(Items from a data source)
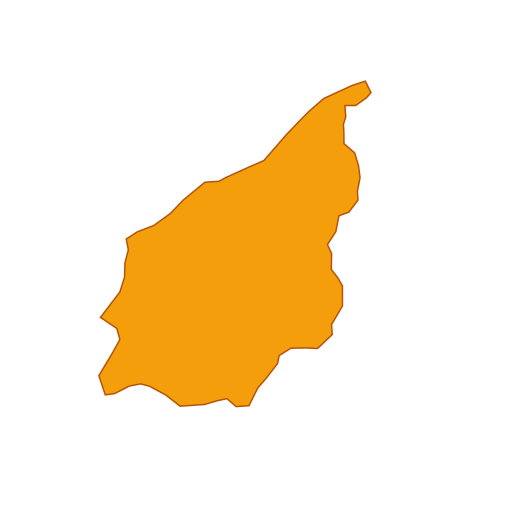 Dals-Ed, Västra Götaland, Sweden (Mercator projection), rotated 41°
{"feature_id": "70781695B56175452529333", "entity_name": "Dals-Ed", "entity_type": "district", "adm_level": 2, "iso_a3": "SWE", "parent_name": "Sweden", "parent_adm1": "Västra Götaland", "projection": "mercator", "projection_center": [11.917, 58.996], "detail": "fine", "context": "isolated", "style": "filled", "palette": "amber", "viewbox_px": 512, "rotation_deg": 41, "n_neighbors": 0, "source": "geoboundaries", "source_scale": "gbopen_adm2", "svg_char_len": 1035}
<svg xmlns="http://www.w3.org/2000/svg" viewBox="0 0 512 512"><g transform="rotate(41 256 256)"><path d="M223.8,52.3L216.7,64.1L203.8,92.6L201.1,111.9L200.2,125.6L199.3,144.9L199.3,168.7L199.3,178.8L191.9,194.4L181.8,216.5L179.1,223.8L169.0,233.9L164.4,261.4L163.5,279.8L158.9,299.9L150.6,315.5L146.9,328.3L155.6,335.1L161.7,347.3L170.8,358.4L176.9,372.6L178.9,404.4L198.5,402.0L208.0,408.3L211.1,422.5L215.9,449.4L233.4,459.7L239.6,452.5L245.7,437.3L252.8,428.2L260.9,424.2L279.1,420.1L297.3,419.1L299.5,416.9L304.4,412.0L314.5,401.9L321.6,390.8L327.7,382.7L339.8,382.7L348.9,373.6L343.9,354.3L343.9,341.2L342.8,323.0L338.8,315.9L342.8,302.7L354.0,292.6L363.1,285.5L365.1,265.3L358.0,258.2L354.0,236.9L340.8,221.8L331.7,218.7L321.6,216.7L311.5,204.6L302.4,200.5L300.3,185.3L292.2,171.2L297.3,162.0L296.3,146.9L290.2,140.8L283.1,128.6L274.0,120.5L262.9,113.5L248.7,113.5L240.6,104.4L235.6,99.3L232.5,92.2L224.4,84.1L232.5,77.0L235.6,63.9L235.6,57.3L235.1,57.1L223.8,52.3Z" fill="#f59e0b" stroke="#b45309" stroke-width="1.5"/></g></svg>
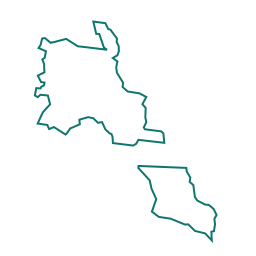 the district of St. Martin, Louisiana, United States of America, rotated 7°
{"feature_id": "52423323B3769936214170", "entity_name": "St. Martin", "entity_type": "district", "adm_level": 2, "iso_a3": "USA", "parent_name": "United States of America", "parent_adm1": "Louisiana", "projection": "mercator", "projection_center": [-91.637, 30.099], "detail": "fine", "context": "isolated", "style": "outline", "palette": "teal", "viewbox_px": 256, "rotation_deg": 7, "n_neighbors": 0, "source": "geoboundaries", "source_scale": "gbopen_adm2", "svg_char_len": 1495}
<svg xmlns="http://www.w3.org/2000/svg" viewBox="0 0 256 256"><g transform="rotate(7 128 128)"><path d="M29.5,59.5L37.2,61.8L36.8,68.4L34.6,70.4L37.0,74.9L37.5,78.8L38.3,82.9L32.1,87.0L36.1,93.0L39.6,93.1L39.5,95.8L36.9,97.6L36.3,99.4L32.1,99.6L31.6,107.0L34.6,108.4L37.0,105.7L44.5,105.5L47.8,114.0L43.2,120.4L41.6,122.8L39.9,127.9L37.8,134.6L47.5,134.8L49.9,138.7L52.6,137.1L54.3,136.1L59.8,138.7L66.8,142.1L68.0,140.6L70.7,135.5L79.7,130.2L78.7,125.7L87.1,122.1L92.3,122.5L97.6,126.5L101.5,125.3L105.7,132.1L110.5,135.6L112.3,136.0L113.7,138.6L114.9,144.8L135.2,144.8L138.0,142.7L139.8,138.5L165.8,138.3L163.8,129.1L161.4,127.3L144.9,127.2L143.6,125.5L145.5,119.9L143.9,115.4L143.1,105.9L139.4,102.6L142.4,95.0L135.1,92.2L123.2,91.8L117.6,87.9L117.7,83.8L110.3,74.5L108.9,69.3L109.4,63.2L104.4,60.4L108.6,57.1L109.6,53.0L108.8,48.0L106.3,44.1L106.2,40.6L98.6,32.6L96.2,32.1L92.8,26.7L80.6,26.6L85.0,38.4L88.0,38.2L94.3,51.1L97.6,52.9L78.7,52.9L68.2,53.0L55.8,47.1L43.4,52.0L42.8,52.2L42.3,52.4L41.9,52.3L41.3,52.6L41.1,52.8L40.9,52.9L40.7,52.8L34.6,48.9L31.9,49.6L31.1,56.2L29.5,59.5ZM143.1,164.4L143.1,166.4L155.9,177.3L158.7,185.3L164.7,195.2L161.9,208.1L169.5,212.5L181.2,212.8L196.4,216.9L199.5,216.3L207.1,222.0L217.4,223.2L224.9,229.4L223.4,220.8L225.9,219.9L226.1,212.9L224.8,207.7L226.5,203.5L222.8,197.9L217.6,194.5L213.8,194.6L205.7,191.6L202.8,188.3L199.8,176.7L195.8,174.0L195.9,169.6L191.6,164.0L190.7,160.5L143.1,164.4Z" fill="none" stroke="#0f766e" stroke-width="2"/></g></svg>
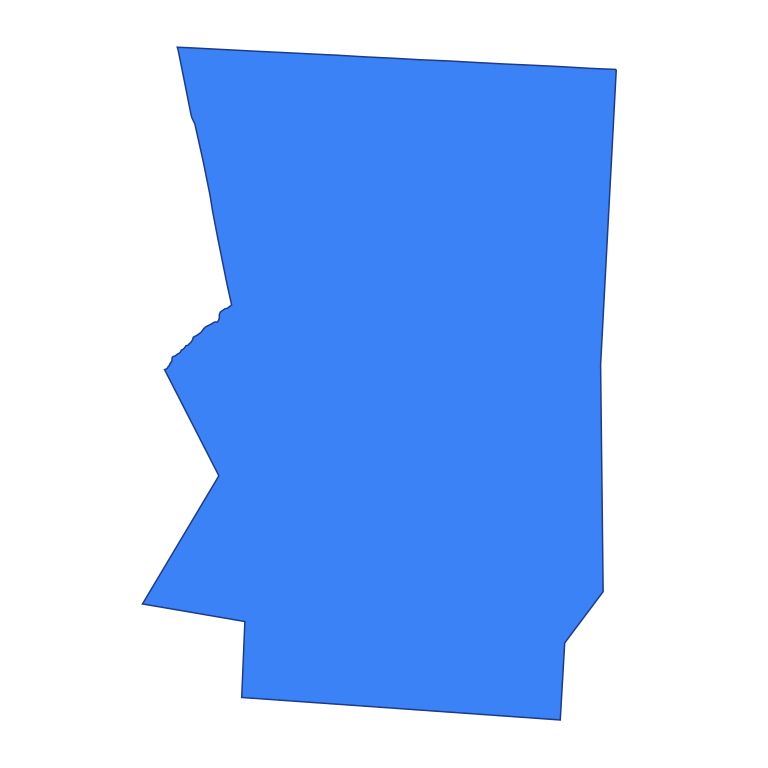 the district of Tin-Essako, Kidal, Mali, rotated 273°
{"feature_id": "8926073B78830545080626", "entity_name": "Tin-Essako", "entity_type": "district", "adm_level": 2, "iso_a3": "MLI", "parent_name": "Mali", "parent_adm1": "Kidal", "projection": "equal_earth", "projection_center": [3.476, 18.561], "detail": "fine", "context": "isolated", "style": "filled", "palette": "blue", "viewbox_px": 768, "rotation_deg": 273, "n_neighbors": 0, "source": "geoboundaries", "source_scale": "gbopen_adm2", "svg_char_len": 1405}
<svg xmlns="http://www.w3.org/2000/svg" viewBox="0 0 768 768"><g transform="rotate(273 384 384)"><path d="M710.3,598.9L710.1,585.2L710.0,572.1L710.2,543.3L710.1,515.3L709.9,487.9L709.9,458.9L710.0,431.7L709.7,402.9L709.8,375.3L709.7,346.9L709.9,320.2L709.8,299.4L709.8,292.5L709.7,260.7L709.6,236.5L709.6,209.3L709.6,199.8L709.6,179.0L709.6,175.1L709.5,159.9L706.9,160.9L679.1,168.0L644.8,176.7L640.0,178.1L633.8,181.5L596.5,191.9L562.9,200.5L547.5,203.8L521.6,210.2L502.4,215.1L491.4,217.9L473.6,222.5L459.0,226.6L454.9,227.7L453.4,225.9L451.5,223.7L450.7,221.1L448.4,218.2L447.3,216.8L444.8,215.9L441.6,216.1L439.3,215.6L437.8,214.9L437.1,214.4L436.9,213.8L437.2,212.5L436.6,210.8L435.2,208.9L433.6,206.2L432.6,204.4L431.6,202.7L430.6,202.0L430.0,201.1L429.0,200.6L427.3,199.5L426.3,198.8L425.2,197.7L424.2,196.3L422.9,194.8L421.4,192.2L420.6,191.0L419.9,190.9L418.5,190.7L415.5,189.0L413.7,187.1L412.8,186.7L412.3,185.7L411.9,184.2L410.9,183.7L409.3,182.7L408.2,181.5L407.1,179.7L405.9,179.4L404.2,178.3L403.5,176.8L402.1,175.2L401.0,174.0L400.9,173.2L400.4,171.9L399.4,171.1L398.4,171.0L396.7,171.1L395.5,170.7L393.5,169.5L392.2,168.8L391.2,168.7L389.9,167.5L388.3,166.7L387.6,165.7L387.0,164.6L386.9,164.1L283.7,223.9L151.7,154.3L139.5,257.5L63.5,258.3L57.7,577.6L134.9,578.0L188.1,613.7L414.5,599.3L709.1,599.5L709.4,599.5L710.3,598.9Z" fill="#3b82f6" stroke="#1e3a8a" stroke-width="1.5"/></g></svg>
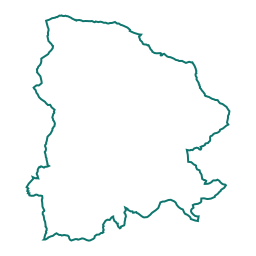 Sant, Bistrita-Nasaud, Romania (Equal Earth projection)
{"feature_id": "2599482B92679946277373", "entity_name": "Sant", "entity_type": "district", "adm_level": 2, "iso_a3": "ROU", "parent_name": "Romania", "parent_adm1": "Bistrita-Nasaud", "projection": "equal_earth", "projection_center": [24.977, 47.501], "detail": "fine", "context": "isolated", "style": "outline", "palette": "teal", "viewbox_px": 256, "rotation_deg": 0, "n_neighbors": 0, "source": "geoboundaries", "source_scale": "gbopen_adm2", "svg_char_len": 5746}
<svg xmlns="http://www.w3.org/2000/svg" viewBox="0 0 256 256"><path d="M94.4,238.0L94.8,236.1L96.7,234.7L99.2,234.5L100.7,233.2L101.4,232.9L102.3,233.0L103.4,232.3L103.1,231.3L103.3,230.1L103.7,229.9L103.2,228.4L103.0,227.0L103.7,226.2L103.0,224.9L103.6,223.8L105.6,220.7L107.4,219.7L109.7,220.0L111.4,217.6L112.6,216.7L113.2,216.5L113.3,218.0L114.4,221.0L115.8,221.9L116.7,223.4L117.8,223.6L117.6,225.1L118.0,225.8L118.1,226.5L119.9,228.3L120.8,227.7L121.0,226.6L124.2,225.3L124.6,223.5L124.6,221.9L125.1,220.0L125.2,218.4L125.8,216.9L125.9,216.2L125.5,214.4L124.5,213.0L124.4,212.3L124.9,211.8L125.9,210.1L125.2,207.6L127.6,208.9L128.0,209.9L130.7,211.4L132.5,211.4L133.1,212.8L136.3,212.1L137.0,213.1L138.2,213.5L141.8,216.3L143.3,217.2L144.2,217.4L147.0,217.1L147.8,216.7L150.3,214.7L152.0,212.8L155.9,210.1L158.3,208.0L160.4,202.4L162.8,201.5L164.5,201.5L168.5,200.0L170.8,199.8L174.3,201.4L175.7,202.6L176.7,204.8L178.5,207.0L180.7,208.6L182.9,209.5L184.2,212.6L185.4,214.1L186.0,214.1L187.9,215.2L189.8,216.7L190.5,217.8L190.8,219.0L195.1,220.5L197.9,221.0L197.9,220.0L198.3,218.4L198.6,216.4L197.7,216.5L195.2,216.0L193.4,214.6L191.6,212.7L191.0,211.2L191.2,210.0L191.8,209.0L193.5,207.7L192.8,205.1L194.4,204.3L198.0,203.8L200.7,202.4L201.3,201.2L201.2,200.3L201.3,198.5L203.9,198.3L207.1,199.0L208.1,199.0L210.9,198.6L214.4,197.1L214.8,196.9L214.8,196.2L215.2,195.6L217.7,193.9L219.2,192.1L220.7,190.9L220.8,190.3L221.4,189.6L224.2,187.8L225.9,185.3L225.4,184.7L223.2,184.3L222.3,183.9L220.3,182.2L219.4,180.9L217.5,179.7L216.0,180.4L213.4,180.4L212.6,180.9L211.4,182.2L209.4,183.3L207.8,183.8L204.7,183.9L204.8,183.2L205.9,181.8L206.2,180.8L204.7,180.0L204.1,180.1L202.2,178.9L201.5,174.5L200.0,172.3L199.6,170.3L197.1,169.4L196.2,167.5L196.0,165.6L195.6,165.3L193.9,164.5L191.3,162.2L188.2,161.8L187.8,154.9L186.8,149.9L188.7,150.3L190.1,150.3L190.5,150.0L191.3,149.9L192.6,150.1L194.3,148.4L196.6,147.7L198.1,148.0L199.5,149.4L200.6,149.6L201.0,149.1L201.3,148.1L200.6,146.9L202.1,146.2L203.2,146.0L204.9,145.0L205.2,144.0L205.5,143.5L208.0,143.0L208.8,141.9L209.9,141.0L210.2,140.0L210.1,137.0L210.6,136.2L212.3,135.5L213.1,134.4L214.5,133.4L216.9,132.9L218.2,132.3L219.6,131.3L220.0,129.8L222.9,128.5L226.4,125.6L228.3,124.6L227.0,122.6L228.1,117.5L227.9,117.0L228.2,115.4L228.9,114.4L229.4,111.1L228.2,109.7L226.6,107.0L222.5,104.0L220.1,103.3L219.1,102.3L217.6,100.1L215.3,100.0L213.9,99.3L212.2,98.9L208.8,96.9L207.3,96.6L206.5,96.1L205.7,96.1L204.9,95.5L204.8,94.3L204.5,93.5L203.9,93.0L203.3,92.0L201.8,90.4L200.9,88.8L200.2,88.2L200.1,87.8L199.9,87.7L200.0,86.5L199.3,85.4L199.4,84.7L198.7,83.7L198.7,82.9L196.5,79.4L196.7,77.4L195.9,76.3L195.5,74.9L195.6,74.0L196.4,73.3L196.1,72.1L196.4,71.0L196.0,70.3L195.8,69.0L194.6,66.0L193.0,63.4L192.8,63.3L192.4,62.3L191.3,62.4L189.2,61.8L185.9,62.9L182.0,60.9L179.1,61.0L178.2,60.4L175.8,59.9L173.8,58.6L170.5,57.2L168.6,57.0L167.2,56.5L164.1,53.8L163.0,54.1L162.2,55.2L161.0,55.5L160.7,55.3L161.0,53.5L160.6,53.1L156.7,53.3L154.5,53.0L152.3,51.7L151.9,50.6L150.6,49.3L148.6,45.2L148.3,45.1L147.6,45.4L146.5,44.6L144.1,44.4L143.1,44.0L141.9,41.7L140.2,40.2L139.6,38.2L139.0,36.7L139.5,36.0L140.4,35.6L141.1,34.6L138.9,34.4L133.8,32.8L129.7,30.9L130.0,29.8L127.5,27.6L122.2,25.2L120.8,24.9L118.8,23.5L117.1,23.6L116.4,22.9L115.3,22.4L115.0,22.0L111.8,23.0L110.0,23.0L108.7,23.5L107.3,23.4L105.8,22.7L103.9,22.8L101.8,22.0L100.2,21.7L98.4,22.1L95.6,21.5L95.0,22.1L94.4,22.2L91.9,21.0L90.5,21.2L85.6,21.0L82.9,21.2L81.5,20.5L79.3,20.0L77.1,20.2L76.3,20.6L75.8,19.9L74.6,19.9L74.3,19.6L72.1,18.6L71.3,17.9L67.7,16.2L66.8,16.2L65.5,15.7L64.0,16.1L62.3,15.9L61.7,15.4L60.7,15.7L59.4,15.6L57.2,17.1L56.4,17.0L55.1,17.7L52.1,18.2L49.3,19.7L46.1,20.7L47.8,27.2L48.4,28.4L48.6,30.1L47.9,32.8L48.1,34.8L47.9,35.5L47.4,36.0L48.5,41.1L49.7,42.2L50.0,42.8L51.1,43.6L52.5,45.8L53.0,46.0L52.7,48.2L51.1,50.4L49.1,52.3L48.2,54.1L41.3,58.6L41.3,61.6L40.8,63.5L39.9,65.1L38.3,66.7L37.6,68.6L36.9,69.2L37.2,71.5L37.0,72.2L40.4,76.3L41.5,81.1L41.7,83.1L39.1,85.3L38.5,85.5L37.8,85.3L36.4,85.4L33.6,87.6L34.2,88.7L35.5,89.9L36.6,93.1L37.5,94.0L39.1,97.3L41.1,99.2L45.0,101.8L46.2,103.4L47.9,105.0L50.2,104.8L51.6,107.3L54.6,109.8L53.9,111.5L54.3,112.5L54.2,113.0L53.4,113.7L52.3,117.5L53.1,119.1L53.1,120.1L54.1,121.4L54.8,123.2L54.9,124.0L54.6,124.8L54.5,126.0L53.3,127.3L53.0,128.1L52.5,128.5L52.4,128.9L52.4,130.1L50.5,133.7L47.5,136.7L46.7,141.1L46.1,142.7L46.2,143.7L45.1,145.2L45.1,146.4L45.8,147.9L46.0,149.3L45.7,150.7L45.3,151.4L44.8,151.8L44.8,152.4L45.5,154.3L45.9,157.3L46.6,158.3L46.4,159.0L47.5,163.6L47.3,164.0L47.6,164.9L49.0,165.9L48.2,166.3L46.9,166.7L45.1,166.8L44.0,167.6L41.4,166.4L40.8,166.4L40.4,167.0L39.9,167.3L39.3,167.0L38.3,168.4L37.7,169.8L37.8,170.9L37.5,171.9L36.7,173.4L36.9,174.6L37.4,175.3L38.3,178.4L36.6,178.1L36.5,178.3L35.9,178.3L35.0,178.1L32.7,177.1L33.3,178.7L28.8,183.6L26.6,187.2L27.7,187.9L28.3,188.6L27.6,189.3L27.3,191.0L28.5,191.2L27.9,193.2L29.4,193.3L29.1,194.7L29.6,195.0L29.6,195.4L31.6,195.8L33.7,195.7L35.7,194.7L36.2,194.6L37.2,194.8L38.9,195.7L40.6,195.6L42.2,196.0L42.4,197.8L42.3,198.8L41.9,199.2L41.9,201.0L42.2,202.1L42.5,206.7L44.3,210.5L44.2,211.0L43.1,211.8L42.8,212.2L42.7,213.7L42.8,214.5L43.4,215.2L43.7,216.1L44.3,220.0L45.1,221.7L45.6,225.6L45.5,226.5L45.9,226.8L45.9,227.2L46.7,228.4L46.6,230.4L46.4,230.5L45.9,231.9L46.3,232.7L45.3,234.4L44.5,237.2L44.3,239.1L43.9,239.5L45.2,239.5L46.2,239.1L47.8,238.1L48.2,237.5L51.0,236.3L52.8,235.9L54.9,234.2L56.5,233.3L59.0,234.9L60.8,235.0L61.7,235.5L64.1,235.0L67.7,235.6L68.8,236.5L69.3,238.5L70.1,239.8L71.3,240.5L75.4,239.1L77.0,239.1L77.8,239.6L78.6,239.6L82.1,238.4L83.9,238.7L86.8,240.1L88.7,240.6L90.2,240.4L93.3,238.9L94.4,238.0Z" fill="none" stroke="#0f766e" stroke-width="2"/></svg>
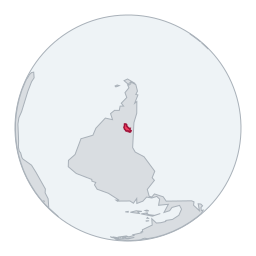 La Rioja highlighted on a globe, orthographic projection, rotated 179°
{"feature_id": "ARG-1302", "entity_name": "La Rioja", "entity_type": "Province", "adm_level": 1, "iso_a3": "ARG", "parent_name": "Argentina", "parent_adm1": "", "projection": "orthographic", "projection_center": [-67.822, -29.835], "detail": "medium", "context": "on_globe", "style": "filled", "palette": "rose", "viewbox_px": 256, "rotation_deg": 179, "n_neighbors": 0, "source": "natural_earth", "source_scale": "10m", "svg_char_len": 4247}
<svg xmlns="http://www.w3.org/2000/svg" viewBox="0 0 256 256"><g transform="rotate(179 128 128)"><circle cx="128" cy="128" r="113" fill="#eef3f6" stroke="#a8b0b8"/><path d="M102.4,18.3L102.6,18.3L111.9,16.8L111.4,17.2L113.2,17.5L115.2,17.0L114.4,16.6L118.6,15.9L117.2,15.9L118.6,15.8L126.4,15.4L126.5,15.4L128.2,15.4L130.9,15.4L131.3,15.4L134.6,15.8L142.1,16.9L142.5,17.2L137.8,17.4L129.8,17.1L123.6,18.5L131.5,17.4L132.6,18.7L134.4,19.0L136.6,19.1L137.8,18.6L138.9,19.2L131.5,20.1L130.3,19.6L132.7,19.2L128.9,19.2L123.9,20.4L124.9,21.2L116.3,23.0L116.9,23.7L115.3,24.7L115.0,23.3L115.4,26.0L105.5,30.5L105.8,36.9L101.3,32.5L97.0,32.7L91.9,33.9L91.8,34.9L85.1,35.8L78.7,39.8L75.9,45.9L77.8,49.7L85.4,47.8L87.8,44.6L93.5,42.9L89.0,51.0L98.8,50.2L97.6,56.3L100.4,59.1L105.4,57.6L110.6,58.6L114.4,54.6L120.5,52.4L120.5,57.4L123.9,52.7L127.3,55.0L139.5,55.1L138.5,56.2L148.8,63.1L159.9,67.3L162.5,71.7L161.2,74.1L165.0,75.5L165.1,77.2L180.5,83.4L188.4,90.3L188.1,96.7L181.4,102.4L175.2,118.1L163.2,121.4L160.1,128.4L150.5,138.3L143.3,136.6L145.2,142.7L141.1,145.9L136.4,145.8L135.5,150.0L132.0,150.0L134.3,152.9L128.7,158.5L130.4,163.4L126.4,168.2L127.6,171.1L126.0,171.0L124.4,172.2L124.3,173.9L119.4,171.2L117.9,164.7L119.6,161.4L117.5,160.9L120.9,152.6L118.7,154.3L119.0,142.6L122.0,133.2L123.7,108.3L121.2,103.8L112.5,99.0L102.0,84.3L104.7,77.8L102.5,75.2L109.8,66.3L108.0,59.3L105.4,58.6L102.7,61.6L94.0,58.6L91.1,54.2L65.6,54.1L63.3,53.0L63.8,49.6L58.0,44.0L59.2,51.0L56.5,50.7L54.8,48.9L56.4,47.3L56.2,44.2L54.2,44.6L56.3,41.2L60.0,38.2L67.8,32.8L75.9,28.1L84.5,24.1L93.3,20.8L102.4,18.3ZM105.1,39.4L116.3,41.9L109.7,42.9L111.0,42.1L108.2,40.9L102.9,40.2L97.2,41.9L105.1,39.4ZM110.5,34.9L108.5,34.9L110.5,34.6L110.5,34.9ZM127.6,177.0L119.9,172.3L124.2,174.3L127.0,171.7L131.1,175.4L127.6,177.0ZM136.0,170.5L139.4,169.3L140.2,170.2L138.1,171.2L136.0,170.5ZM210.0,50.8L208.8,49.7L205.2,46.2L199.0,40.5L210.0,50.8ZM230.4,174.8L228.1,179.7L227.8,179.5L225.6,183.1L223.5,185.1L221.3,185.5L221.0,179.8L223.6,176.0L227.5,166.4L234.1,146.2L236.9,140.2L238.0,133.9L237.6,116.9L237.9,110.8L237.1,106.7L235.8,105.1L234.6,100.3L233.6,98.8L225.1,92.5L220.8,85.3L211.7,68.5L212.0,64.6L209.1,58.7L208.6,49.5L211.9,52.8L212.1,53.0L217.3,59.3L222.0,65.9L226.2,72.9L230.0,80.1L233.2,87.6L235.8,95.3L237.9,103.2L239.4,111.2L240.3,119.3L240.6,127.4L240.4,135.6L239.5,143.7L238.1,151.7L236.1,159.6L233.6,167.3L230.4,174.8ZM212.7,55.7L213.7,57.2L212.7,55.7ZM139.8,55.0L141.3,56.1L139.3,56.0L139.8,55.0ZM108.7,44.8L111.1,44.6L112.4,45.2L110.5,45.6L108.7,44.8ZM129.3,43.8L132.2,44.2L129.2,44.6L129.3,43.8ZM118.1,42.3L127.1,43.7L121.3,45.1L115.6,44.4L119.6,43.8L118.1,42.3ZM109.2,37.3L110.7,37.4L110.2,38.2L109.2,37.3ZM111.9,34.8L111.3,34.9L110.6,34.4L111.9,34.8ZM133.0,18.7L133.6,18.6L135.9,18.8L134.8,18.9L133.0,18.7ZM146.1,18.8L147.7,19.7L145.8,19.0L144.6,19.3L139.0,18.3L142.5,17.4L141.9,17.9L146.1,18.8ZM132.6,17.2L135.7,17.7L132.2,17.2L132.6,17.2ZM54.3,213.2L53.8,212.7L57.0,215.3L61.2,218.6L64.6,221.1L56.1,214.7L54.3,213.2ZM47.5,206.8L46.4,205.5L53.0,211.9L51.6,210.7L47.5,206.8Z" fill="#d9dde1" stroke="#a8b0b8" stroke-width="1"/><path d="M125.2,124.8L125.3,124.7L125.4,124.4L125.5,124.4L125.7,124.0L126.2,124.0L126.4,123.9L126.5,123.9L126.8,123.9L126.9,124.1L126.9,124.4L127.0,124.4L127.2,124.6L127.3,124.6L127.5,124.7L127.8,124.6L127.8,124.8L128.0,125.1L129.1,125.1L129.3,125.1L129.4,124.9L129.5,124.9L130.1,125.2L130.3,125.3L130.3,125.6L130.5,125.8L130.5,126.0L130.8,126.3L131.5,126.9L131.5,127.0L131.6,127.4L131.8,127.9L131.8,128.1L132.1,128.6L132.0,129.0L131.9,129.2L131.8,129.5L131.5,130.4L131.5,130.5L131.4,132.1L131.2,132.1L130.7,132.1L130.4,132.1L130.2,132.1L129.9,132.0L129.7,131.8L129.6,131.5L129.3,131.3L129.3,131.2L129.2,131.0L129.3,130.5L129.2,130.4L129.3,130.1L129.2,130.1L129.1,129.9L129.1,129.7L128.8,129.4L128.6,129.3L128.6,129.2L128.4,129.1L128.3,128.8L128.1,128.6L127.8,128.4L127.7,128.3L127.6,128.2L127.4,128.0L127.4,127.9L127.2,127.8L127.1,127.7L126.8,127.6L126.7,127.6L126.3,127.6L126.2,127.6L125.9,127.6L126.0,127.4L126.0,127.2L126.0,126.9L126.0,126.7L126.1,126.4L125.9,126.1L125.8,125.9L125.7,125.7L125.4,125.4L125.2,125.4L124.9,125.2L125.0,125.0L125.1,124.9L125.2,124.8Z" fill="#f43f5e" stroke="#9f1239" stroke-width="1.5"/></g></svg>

**Given exercise:** Lay out as a numbered list the part of the listing that runs from its start through the line containing "the district of St.", omitting blank lines. Leave the pictures out of the answer.

**Task solution:**
1.  Dals-Ed, Västra Götaland, Sweden (Mercator projection), rotated 41°
2. {"feature_id": "70781695B56175452529333", "entity_name": "Dals-Ed", "entity_type": "district", "adm_level": 2, "iso_a3": "SWE", "parent_name": "Sweden", "parent_adm1": "Västra Götaland", "projection": "mercator", "projection_center": [11.917, 58.996], "detail": "fine", "context": "isolated", "style": "filled", "palette": "amber", "viewbox_px": 512, "rotation_deg": 41, "n_neighbors": 0, "source": "geoboundaries", "source_scale": "gbopen_adm2", "svg_char_len": 1035}
3. <svg xmlns="http://www.w3.org/2000/svg" viewBox="0 0 512 512"><g transform="rotate(41 256 256)"><path d="M223.8,52.3L216.7,64.1L203.8,92.6L201.1,111.9L200.2,125.6L199.3,144.9L199.3,168.7L199.3,178.8L191.9,194.4L181.8,216.5L179.1,223.8L169.0,233.9L164.4,261.4L163.5,279.8L158.9,299.9L150.6,315.5L146.9,328.3L155.6,335.1L161.7,347.3L170.8,358.4L176.9,372.6L178.9,404.4L198.5,402.0L208.0,408.3L211.1,422.5L215.9,449.4L233.4,459.7L239.6,452.5L245.7,437.3L252.8,428.2L260.9,424.2L279.1,420.1L297.3,419.1L299.5,416.9L304.4,412.0L314.5,401.9L321.6,390.8L327.7,382.7L339.8,382.7L348.9,373.6L343.9,354.3L343.9,341.2L342.8,323.0L338.8,315.9L342.8,302.7L354.0,292.6L363.1,285.5L365.1,265.3L358.0,258.2L354.0,236.9L340.8,221.8L331.7,218.7L321.6,216.7L311.5,204.6L302.4,200.5L300.3,185.3L292.2,171.2L297.3,162.0L296.3,146.9L290.2,140.8L283.1,128.6L274.0,120.5L262.9,113.5L248.7,113.5L240.6,104.4L235.6,99.3L232.5,92.2L224.4,84.1L232.5,77.0L235.6,63.9L235.6,57.3L235.1,57.1L223.8,52.3Z" fill="#f59e0b" stroke="#b45309" stroke-width="1.5"/></g></svg>
4.  the district of St. Martin, Louisiana, United States of America, rotated 7°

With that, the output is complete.